_Document source_:
Quel est le règlement qui a opéré de si bonnes choses en Hollande et en Angleterre ? La liberté et la concurrence ; et elles opéreront certainement la même chose chez nous, mais depuis deux cents ans, sous prétexte d’empêcher en France ce qu’on appelle les fraudeurs et les abus dans la fabrication des étoffes, on ne s’est occupé que de rendre l’exercice du fabricant difficile et désagréable et de les mettre entre les mains d’un petit nombre de gens sans songer que le plus grand de tous les abus est d’éloigner les hommes de l’occupation et de priver l’État par là du fruit qui lui reviendrait de leur travail.

Quand on a un ennemi à combattre, on s’informe de ses forces et de sa discipline à qui il doit ses victoires et quelle est la cause de nos défauts. Quoique les Français aient porté nos fabriques en Hollande et en Angleterre, elles n’y eussent pas prospéré si elles n’y eussent été libres, mais la liberté faisant qu’elles se soutiennent et qu’elles augmentent tandis que les nôtres diminuent, il faut nécessairement que leur méthode soit meilleure que la nôtre.

Or un commerce limité, sujet à des gênes et des restrictions telles que le nôtre, sera toujours ruiné lorsqu’il sera attaqué par des fabriques libres ; le plus grand nombre doit à la fin écraser le plus petit, leurs ouvriers et leurs fabricants se multipliant rapidement et sans cesse, tandis que le nombre des nôtres autant par des longueurs que des formalités rebutantes ne peut s’augmenter. Leur commerce augmente et s’étend donc avec le nombre de leurs fabricants et le nôtre diminue avec celui de nos ouvriers.

Nous conduisons encore nos fabriques par le principe établi sous Henri second ; il était mauvais alors et même dans le temps où nous n’avions point de concurrence, puisqu’il détruisait l’émulation parmi nous ; il est insoutenable aujourd’hui que nous en avons dans toute l’Europe. Parce que nous nous sommes malheureusement mis un bras en écharpe sous Henri second, faut-il qu’il y reste sous Louis XV et dans un temps où tous les souverains de l’Europe sont occupés de délier les bras de leurs sujets pour nous enlever ce qui nous reste de commerce. Qu’on nous rende l’usage de nos deux bras et nous serons en état de regagner le terrain que nous avons perdu.

_À faire_:
Répondez brièvement à ces questions sur le texte ci-dessus.
(a) Quel règlement a opéré de si bonnes choses en Hollande et en Angleterre ?
(b) Depuis combien de temps, en France, s'occupe-t-on de rendre l'exercice du fabricant difficile et désagréable ?
(c) Sous quel roi a été établi le principe par lequel on conduit encore les fabriques ?

_Données de l'exercice_:
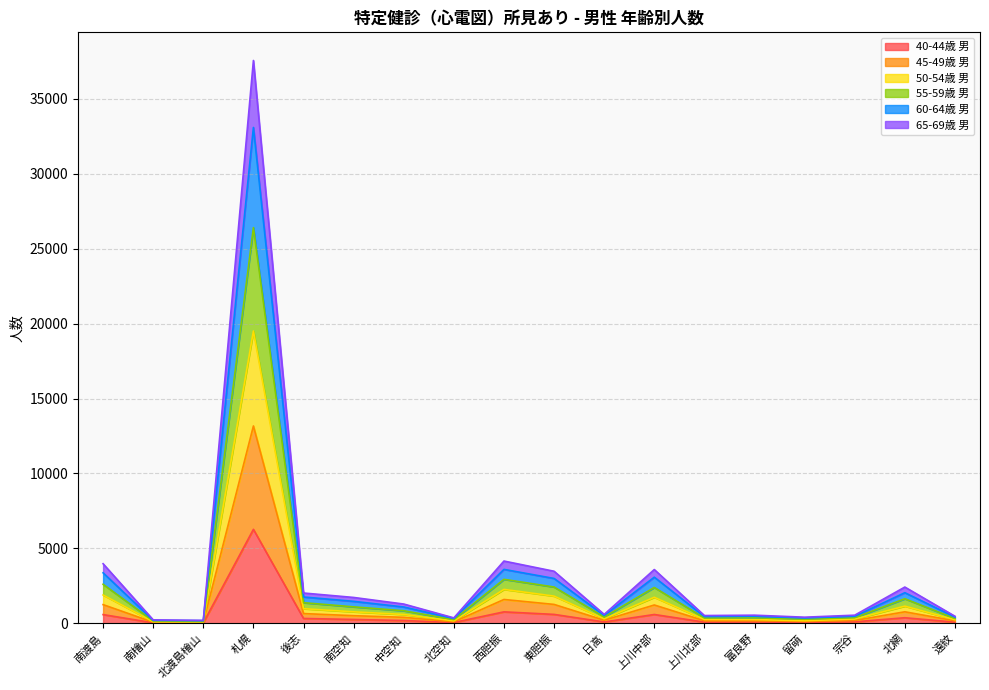

At which category is the sum across all series the highest?

札幌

_Réponse_:
(a) La liberté et la concurrence.
(b) Depuis deux cents ans.
(c) Sous Henri second.